> [Task instructions]:
1/ Answer each question from the Manchester excerpt, one line per answer:
(a) How many mornings a week does Hope Tabernacle serve free hot breakfasts?
(b) What was the one exception on Lieutenant Barter's otherwise uneventful beat walk?
(c) Outside which business were three individuals shot?
2/ From the Manchester excerpt, list every named person, organization, and place.
3/ In the Manchester excerpt, shorten the paragraph that begins "Barter knows anything the police do right now" and keep its main facts.

Light pours in through rectangular stained glass windows in the church’s sanctuary, where each week Rivera leads non-denominational Christian services to a congregation he describes as multicultural and multigenerational.

“Which I like, because it represents the community that we are in,” he says.
Hope Tabernacle offers free hot breakfasts to the community two mornings a week, and it has partnered with a local homeless shelter on cold nights to offer additional space.
Rivera says there is a role for the faith community, as well as social service agencies, in trying to improve the quality of life in this part of Manchester. But he also welcomes the increased police presence.
“I see that it does help,” he says. “It is not the one and only solution, but it does deter crime. It does deter people from just hanging out, and when people are just hanging out, a lot of times, they just get into trouble.”
Still, Rivera understands that increased policing is not welcomed by everyone.
“The positive for me outweighs that negative. And I'm not saying that negative is not real for people. I know it is real for people. But I like the positive,” he says.
That’s a Problem
Lieutenant Barter’s foot patrol passes close to the church.
Except for someone drinking a beer in a neighborhood park, his beat walk this sunny Thursday was uneventful.
Barter knows anything the police do right now is going to be controversial. It has become harder to earn the public’s trust, and with that, harder to find cooperation, including right here in this neighborhood, where he wants to solve recent crimes.
“When we have three individuals who get shot outside Seven Days Market and nobody wants to talk to the police about what happened, that’s a problem,” he says. “When we have a murder in this neighborhood, and no one wants to talk, and tell us what happened, yet we know folks saw it, that’s a problem.”
Barter knows changing the narrative is going to be difficult.
“It is going to take time, but it is probably going to be one of the hardest things we have to work on,” he says.

> [Given entries]:

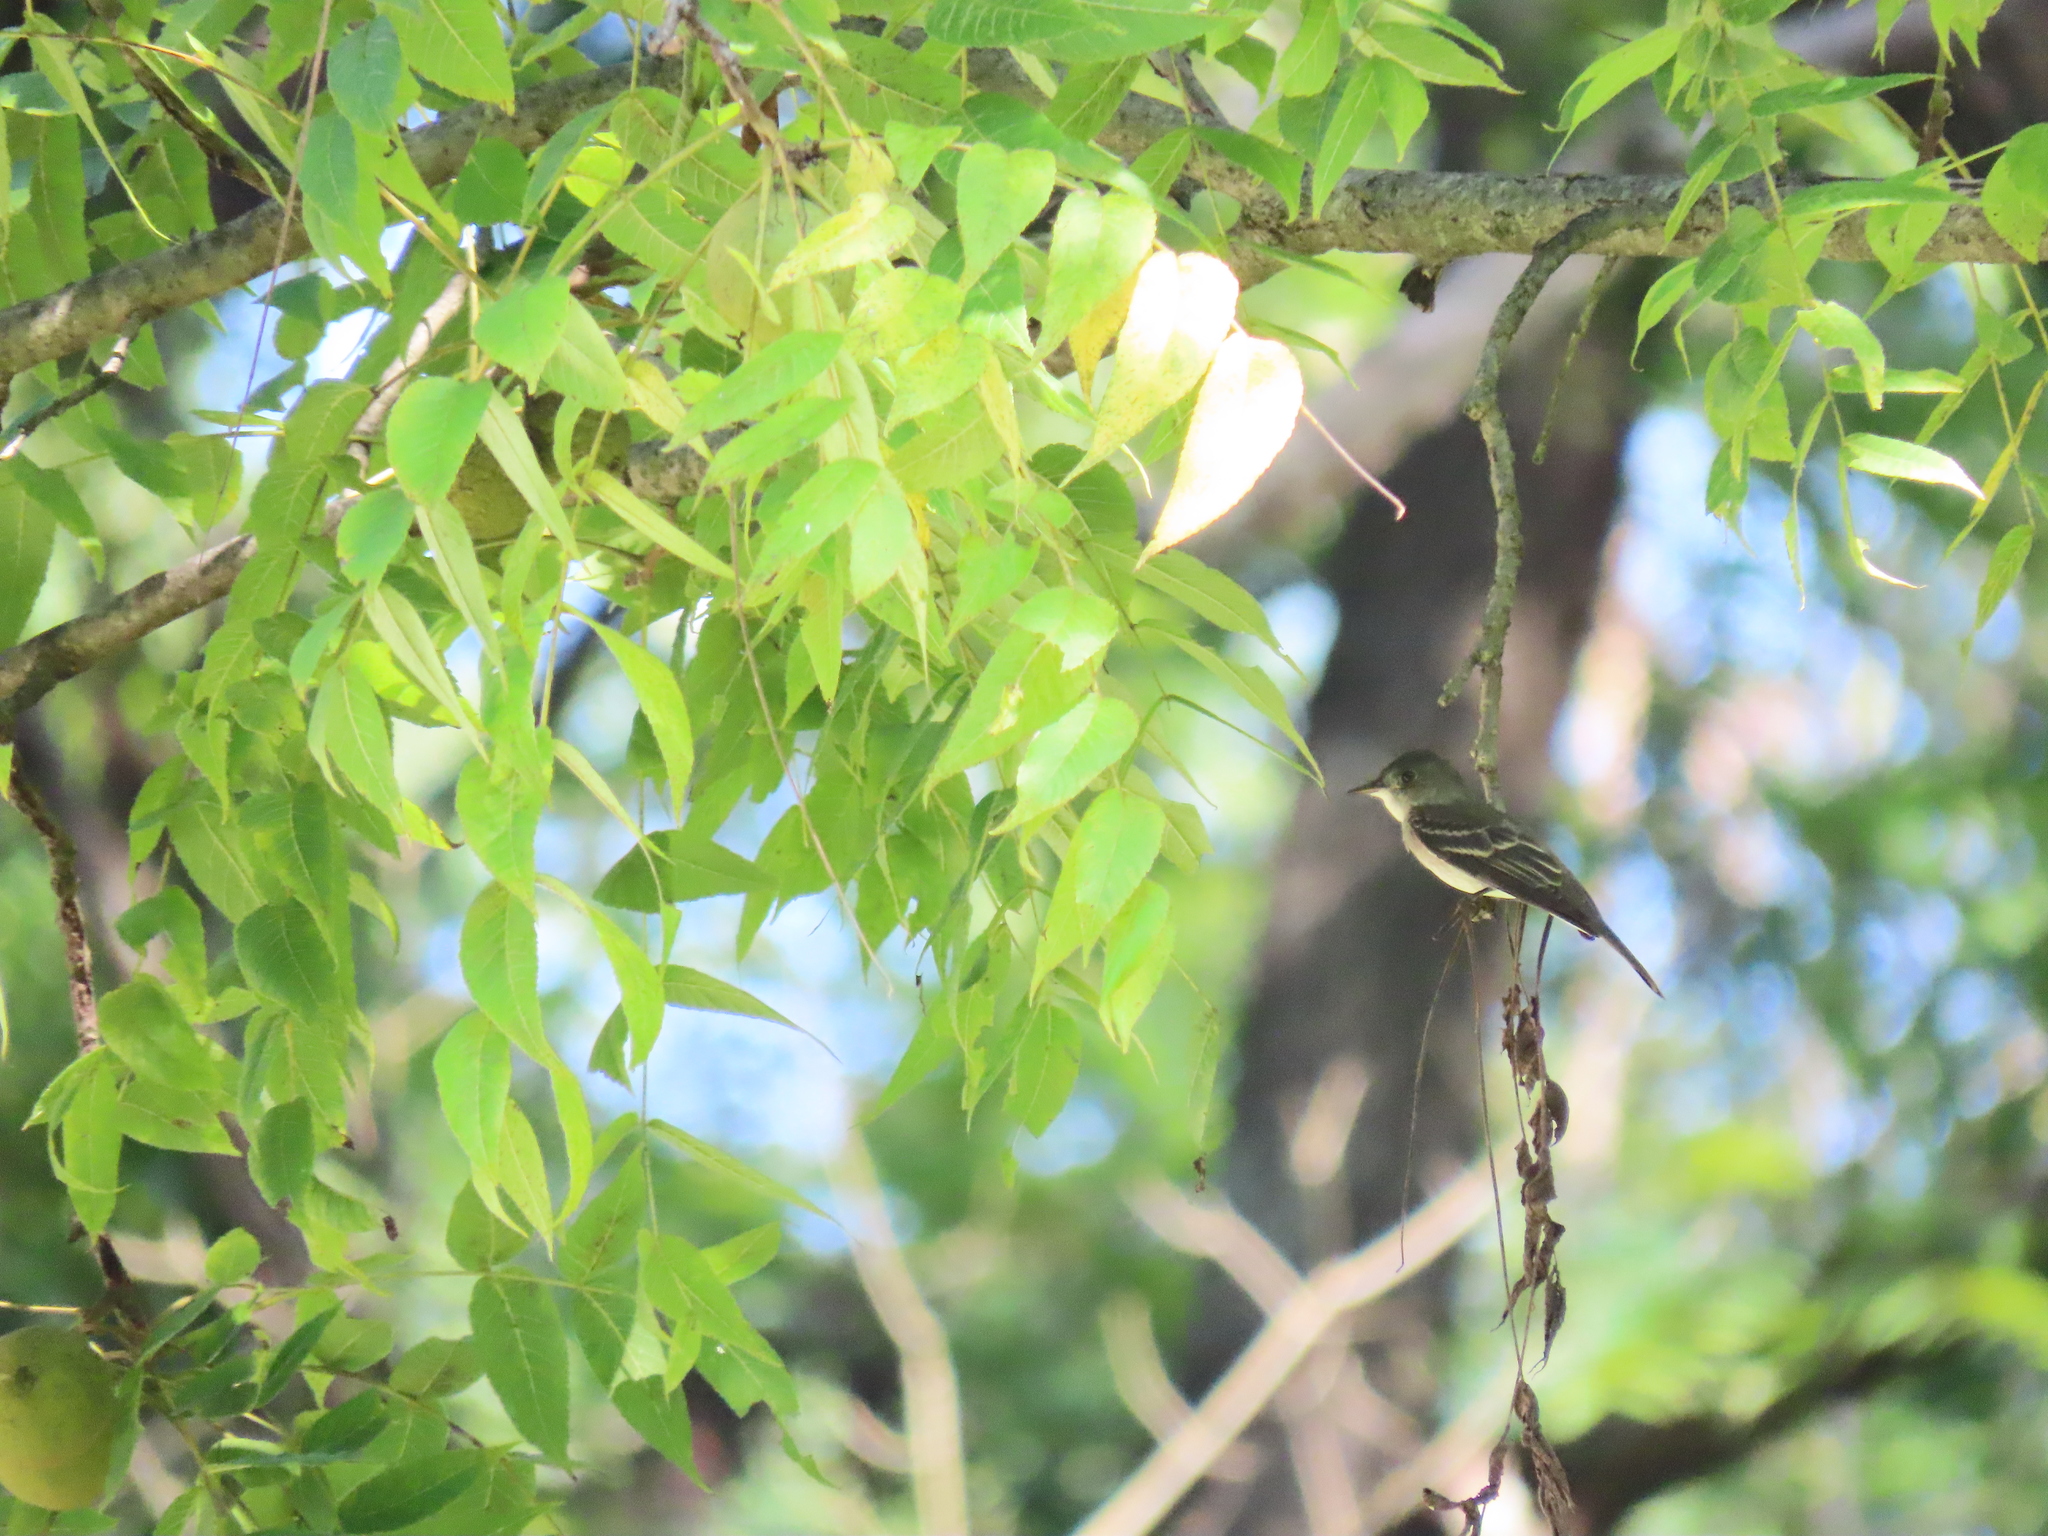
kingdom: Animalia
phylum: Chordata
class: Aves
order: Passeriformes
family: Tyrannidae
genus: Sayornis
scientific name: Sayornis phoebe
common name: Eastern phoebe
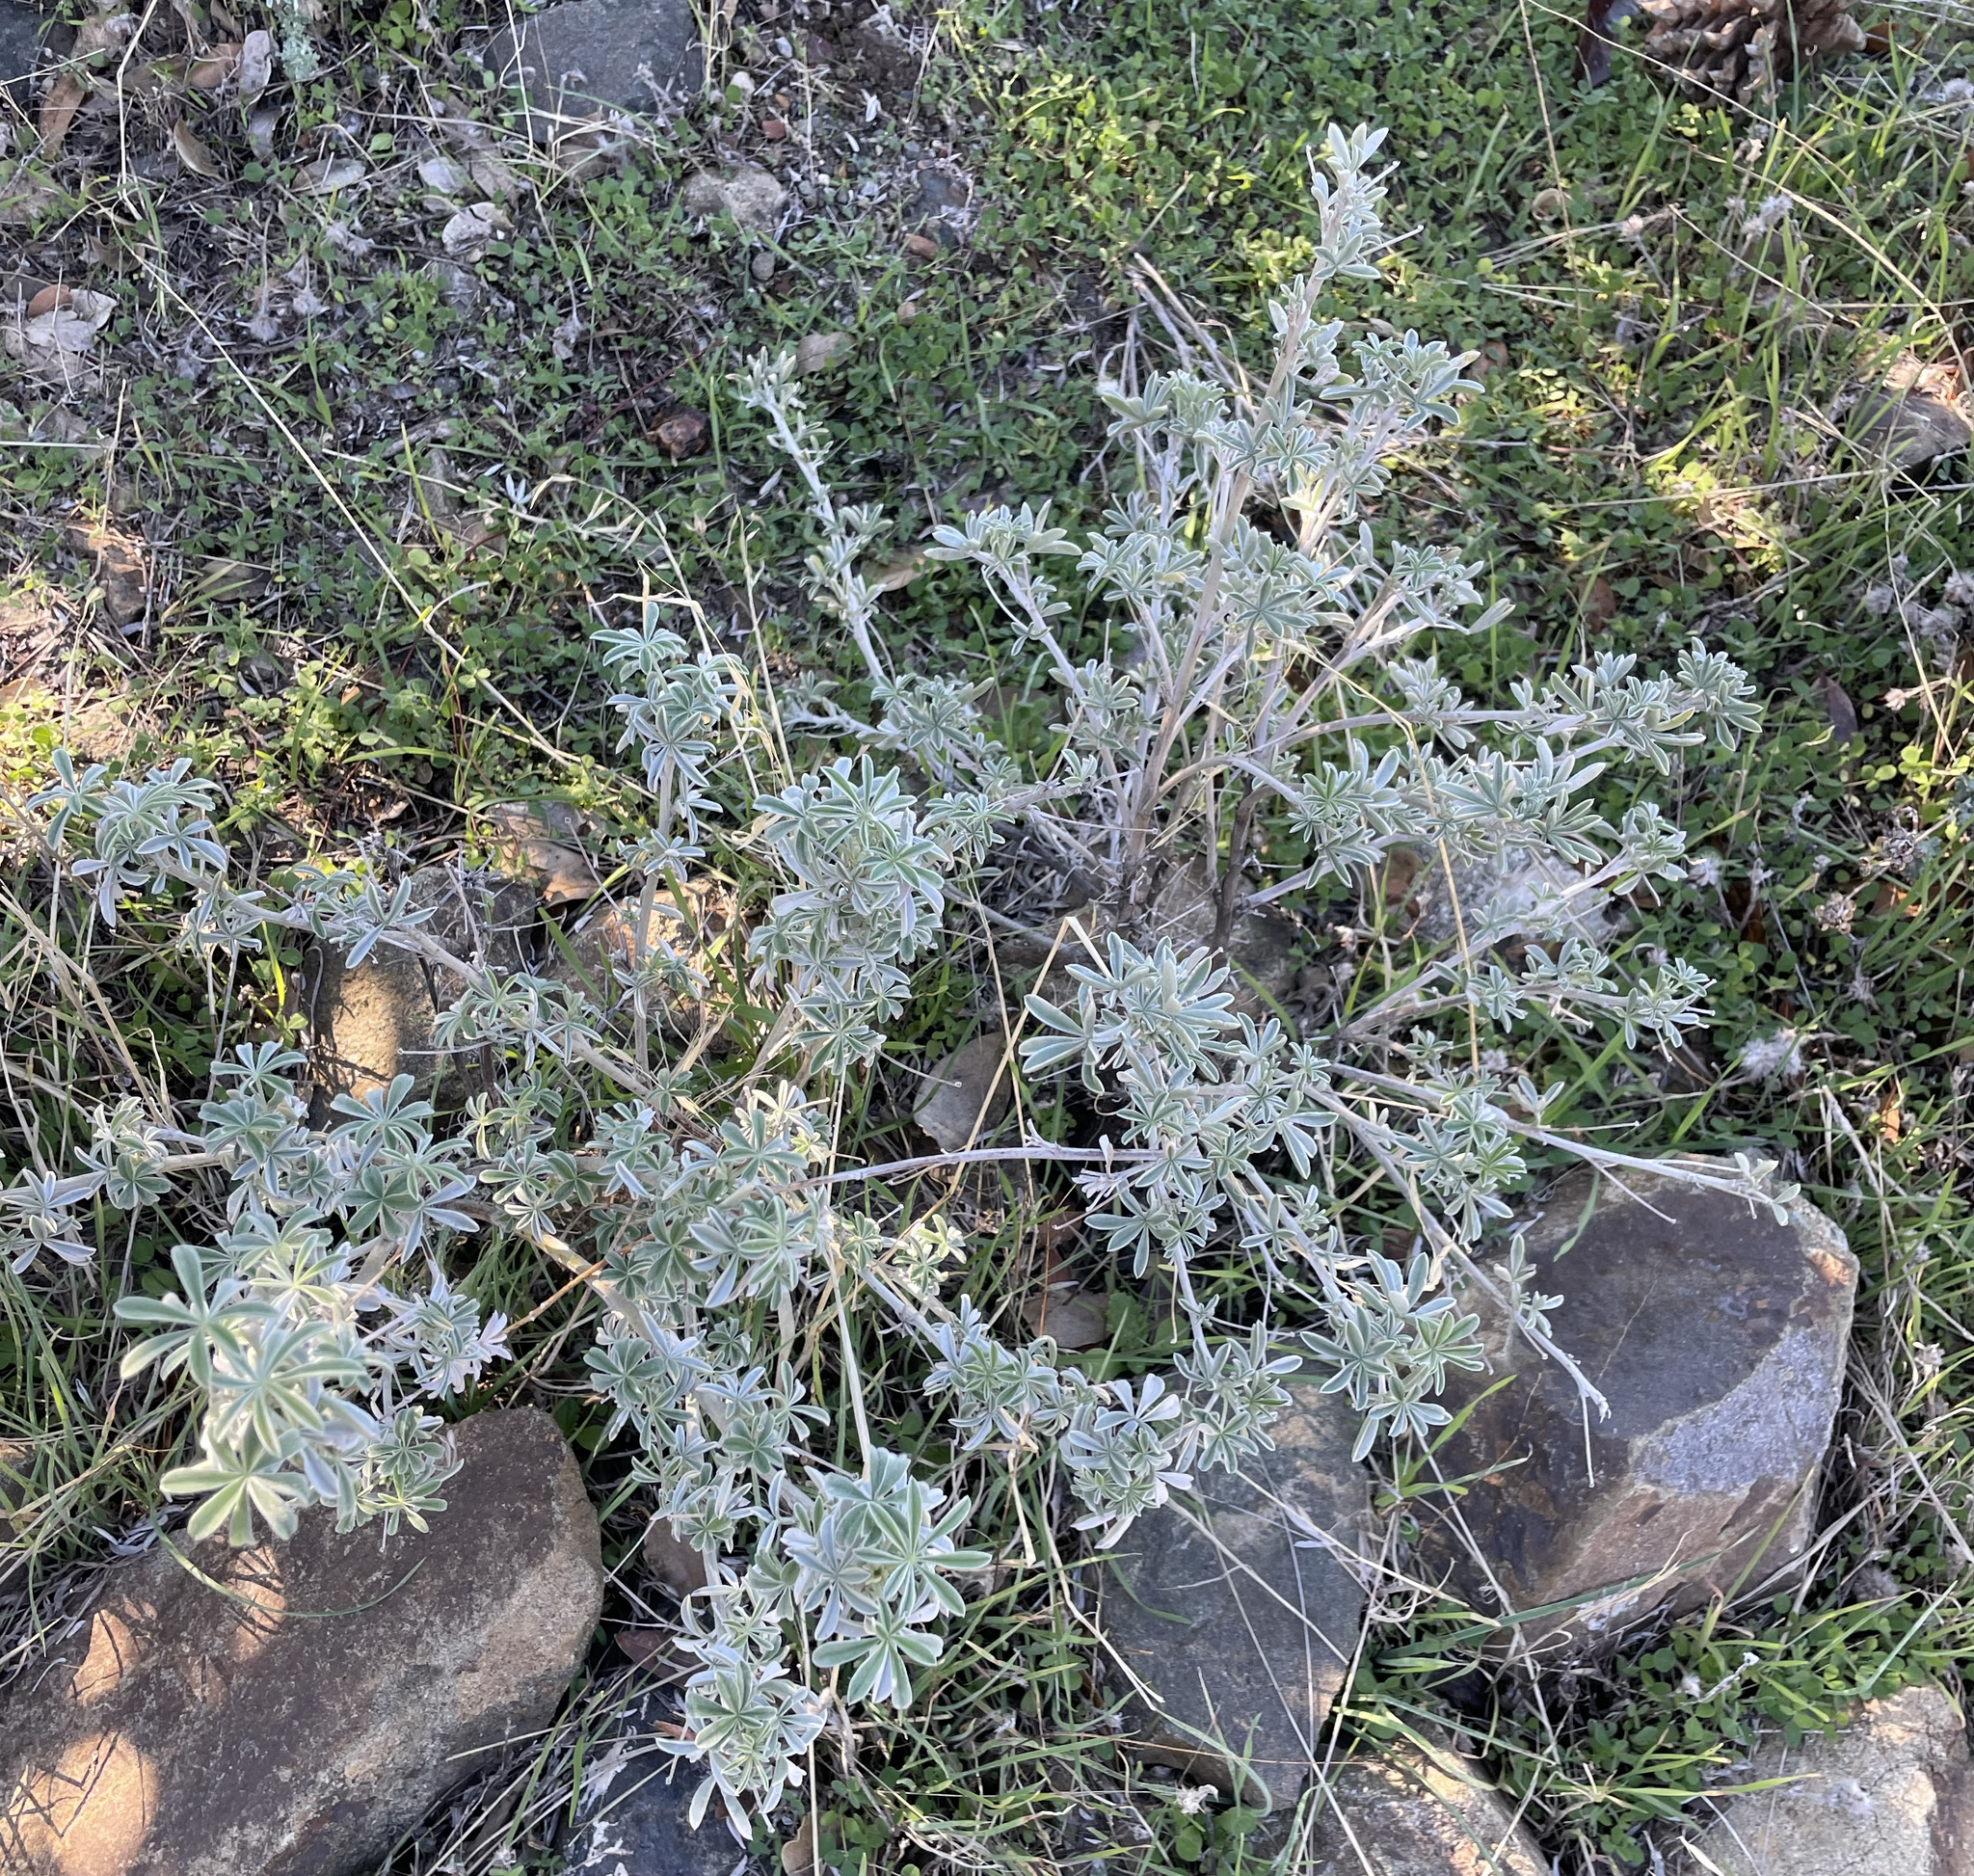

> [Answers to each task]:
1/
(a) Two mornings a week.
(b) Someone was drinking a beer in a neighborhood park.
(c) Seven Days Market.

2/
- Rivera
- Hope Tabernacle
- Manchester
- Lieutenant Barter
- Seven Days Market

3/ Barter knows that any police action now will be controversial. Public trust has become harder to earn, so cooperation is harder to find, even in this neighborhood, where he wants to solve recent crimes.